El poder punitivo “es como la serpiente, solo muerde a los descalzos”. (Eduardo Galeano)

Si bien todo problema social no tiene una causa única, existen causas que tienen mayor repercusión que otras. Esto ocurre con el problema de la criminalidad. Las investigaciones sugieren que la desigualdad social es una de las causas más importantes del aumento de la criminalidad en un determinado país. Sin embargo, en nuestro país, como en otros, en materia de lucha contra la criminalidad, se hace cualquier cosa, menos lo que sugieren las investigaciones sociales.

En efecto, desde hace años los investigadores sociales nos vienen diciendo que lo que parece ser cierto tanto para los países ricos como para los pobres es que cuanto mayor es la distancia entre la minoría acomodada y la masa empobrecida, más se agravan los problemas sociales. Esto es, que no importa lo rico o pobre que sea un país, sino lo desigual que sea[1]. Las consecuencias de la desigualdad social son conocidas: “altos índices de criminalidad, problemas sanitarios, menores niveles de educación, de cohesión social y de esperanza de vida”[2].

La experiencia histórica muestra, por un lado, que los países logran reducir los problemas delictivos en la medida en que maximizan la inversión en educación de calidad, salud, mejora de la alimentación, recreación, en lugar de volverse en el privilegio solo de los más ricos[3]. Y, que “la justicia criminal y los sistemas penales están funcionado sobre la base de un gran error, que consiste básicamente en creer que el castigo sirve para prevenir la delincuencia, cuando es el estímulo más poderoso que se conoce hasta el momento”[4].

Por otro lado,  la realidad nos muestra que en nuestro país, como en otros, se hace exactamente todo lo contrario de lo que se necesita hacer en materia de lucha contra la criminalidad. Si la mejor manera de prevenir los delitos es una política social dirigida a garantizar los derechos vitales de todos[5], contrariamente, como podrá advertir cualquier conciudadano, lo que hacen los legisladores es como para mandarles a volar, por no decir otra cosa: aumento de la represión policial, endurecimiento de las penas, creación de nuevos tipos penales, construcción de más cárceles, etc.

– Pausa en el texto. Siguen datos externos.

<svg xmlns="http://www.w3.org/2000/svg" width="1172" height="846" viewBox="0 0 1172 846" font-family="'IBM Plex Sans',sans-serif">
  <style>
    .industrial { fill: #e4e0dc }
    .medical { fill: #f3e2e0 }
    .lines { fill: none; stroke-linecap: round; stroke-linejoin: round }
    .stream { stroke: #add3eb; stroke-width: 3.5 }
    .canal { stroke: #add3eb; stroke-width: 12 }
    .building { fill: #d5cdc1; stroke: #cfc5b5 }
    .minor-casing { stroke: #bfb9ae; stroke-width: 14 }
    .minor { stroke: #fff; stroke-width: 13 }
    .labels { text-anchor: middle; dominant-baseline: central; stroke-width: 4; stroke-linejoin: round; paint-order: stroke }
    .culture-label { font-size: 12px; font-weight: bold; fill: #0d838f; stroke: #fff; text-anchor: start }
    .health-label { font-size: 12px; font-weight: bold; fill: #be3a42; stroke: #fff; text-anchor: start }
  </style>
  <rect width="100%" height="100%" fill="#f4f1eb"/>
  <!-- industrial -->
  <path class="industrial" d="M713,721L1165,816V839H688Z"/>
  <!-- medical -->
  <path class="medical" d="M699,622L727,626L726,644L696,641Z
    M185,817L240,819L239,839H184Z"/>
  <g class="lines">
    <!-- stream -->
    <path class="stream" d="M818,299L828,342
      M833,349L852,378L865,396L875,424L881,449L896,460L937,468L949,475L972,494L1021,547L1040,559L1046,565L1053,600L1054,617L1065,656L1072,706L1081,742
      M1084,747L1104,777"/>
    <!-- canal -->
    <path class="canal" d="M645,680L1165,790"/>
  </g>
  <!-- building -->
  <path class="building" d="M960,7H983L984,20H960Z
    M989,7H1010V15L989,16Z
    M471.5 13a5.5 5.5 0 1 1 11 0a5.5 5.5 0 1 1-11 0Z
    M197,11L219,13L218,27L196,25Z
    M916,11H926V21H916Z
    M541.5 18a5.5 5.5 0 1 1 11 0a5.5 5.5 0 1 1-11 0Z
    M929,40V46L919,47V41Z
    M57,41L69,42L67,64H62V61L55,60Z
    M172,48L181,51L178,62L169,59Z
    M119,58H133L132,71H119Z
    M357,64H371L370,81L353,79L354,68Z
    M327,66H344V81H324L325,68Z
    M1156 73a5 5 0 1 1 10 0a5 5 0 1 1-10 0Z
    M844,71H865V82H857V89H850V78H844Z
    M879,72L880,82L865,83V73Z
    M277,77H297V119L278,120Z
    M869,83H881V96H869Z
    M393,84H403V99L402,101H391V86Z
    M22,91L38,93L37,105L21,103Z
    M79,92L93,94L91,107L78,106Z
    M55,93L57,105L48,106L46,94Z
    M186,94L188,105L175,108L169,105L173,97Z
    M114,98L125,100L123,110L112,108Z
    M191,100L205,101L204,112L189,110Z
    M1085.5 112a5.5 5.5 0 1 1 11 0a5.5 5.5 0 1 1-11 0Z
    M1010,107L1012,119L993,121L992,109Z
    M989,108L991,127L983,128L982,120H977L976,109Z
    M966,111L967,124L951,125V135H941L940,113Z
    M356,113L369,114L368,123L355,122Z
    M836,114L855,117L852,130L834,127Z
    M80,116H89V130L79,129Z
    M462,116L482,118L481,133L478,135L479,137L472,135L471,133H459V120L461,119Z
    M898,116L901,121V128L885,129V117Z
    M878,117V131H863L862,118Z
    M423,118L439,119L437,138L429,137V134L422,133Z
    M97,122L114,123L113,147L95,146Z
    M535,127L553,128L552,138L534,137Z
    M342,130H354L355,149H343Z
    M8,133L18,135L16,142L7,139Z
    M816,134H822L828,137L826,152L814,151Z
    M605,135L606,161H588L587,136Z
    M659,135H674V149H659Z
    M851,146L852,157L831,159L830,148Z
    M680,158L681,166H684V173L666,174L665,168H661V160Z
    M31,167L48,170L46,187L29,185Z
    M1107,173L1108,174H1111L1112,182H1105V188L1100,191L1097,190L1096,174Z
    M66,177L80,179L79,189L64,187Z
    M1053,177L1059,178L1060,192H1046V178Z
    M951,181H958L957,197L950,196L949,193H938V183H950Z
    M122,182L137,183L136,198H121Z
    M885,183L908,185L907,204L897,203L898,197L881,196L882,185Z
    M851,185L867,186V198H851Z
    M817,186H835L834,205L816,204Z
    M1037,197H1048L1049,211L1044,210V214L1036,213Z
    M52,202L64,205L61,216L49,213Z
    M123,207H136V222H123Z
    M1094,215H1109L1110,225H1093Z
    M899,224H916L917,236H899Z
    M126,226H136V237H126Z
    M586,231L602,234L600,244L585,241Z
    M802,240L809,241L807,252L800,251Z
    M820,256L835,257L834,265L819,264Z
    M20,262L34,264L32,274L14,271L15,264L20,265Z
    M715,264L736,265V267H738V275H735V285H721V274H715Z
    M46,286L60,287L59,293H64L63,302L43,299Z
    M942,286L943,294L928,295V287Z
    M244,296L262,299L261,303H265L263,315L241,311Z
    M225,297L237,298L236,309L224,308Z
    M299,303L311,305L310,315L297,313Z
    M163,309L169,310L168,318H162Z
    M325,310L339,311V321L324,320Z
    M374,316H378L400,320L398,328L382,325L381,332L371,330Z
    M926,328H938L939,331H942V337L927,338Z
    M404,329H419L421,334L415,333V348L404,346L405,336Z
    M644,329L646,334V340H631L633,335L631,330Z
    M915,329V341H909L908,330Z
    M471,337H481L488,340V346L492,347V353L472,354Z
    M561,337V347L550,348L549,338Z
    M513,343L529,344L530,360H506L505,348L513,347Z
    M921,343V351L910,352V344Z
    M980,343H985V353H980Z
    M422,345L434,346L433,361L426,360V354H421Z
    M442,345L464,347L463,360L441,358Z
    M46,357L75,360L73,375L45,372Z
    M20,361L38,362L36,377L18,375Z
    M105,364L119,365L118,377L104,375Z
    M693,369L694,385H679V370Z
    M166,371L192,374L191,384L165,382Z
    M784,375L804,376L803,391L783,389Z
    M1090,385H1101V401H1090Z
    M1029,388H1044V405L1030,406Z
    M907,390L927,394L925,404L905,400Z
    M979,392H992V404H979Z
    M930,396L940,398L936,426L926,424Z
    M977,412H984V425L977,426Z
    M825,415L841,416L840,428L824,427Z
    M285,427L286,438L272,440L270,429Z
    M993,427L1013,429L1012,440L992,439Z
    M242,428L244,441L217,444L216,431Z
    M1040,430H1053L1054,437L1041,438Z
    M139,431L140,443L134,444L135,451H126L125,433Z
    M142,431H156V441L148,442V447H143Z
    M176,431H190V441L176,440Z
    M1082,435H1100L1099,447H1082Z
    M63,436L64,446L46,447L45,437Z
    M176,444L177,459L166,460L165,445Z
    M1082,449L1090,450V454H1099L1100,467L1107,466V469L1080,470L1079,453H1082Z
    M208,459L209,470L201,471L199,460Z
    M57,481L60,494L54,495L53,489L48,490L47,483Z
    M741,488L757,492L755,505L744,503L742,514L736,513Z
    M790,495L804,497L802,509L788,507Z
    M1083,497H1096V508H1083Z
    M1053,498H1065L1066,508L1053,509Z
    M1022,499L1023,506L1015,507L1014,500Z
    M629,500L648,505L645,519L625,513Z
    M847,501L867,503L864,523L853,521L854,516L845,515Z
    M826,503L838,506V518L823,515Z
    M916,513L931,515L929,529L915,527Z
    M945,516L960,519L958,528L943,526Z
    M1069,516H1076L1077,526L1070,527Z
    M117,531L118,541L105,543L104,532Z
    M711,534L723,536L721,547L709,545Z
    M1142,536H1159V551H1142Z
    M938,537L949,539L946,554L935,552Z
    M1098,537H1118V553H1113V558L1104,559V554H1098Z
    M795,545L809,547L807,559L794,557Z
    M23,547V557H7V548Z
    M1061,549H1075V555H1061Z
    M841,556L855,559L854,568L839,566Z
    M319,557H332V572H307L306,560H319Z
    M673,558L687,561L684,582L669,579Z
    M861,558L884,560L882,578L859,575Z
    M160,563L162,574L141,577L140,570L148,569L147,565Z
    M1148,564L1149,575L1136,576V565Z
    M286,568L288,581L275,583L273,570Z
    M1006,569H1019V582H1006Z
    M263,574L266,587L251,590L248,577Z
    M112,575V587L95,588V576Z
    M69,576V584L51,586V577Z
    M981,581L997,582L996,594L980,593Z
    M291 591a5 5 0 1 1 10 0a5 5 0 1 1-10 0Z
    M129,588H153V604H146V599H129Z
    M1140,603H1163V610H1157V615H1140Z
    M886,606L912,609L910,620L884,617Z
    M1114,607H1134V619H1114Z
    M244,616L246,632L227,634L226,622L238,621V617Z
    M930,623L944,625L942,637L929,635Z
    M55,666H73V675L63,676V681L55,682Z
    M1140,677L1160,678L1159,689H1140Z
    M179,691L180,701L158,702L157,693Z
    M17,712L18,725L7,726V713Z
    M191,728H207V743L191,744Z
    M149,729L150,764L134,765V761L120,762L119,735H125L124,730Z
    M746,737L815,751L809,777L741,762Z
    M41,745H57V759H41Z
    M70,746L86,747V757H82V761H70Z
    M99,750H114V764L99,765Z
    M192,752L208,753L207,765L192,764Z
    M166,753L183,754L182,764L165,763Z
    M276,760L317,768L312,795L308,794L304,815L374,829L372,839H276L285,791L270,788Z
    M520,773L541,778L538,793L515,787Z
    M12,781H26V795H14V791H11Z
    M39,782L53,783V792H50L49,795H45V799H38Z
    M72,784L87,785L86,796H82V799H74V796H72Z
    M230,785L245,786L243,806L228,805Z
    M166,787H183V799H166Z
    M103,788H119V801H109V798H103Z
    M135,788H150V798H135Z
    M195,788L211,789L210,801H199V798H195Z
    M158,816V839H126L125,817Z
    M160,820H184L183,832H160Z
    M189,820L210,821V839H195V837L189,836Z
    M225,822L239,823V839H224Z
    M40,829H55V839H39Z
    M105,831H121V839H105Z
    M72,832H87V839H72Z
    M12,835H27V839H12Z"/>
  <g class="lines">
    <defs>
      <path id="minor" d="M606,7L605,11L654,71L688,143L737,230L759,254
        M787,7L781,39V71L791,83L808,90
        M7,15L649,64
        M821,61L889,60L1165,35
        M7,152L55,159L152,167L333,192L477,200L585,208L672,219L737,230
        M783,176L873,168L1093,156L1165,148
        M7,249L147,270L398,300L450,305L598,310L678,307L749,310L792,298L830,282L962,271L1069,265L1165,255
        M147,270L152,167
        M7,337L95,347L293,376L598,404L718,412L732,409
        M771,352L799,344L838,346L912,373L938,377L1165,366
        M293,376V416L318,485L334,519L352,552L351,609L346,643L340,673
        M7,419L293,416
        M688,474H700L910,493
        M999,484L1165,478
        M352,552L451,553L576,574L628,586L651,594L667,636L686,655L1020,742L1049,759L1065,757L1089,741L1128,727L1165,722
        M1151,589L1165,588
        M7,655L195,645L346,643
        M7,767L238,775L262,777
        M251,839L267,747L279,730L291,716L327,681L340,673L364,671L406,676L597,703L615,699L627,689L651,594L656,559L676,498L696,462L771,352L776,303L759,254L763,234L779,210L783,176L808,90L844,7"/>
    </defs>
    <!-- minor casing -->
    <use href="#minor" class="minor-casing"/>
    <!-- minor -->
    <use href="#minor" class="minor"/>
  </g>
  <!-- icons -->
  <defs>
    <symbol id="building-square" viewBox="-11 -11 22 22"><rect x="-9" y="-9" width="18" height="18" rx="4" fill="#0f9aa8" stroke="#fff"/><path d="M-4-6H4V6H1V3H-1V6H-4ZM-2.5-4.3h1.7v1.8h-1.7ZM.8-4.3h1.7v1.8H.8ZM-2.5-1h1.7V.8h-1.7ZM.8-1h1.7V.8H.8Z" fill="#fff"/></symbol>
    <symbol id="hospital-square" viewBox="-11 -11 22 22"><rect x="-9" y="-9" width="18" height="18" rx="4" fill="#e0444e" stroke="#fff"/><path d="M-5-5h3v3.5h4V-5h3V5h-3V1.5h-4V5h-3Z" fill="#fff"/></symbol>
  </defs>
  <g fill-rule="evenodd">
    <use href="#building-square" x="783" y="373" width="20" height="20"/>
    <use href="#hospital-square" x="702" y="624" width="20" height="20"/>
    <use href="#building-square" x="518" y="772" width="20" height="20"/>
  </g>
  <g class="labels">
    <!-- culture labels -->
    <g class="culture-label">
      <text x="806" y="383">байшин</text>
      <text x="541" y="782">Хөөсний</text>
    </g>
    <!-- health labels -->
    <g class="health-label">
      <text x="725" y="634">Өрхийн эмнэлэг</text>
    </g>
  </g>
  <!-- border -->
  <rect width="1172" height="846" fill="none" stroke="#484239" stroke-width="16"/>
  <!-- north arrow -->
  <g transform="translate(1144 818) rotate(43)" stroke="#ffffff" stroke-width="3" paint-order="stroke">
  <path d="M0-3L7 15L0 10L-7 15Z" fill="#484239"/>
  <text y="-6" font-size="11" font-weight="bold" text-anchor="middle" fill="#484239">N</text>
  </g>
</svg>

Con todo esto, lo que se garantiza es el derecho (vital para los sádicos) a una celda en cualquier penal del país, por ser pobre. Porque, como dice Zaffaroni con algo de ironía: mientras más cerca se está del poder económico, más lejos se está del poder punitivo. Por ello, no es casual que en nuestras cárceles no estén generalmente los delincuentes más peligrosos, sino los más pobres.

Finalmente, las investigaciones sugieren que la desigualdad social es la principal causa de la criminalidad. Que a mayor desigualdad mayor índice de criminalidad y viceversa. Y que por esta razón, antes de recurrir al desmadre punitivo, nuestros legisladores, jueces y fiscales deben tomar en cuenta que este es, en el mejor de los casos, inútil, y en el peor, un aliciente de la conducta criminal.

De manera que la acción sensata (cosa difícil de pedir a nuestros legisladores) contra la criminalidad sería empezar por cerrar la brecha entre la minoría enriquecida y la mayoría empobrecida; o dicho de manera seria, entre la minoría que disfruta de la mejor educación, mejor salud, mejor vivienda, mejor transporte, e incluso mejor justicia, gracias a la desgracia de la mayoría.


[1] Judt, Tony (2010). Algo va mal. Barcelona: Taurus, p. 25.
[2] Stiglitz, Joseph (2012).  El precio de la desigualdad. Barcelona: Taurus, 24.
[3] Piketty, Thomas (2014). El capital en el siglo XXI. México. Fondo de Cultura Económica, p. 88.
[4] Wilkinson, R. y Pickett, K. (2009). Desigualdad. Un análisis de la (in) felicidad colectiva. Madrid: Turner, p. 51.
[5] Ferrajoli, Luigi (2011). Principia iuris. Teoría del derecho y de la democracia. 2. Teoría de la democracia. Madrid: Trotta, p. 69.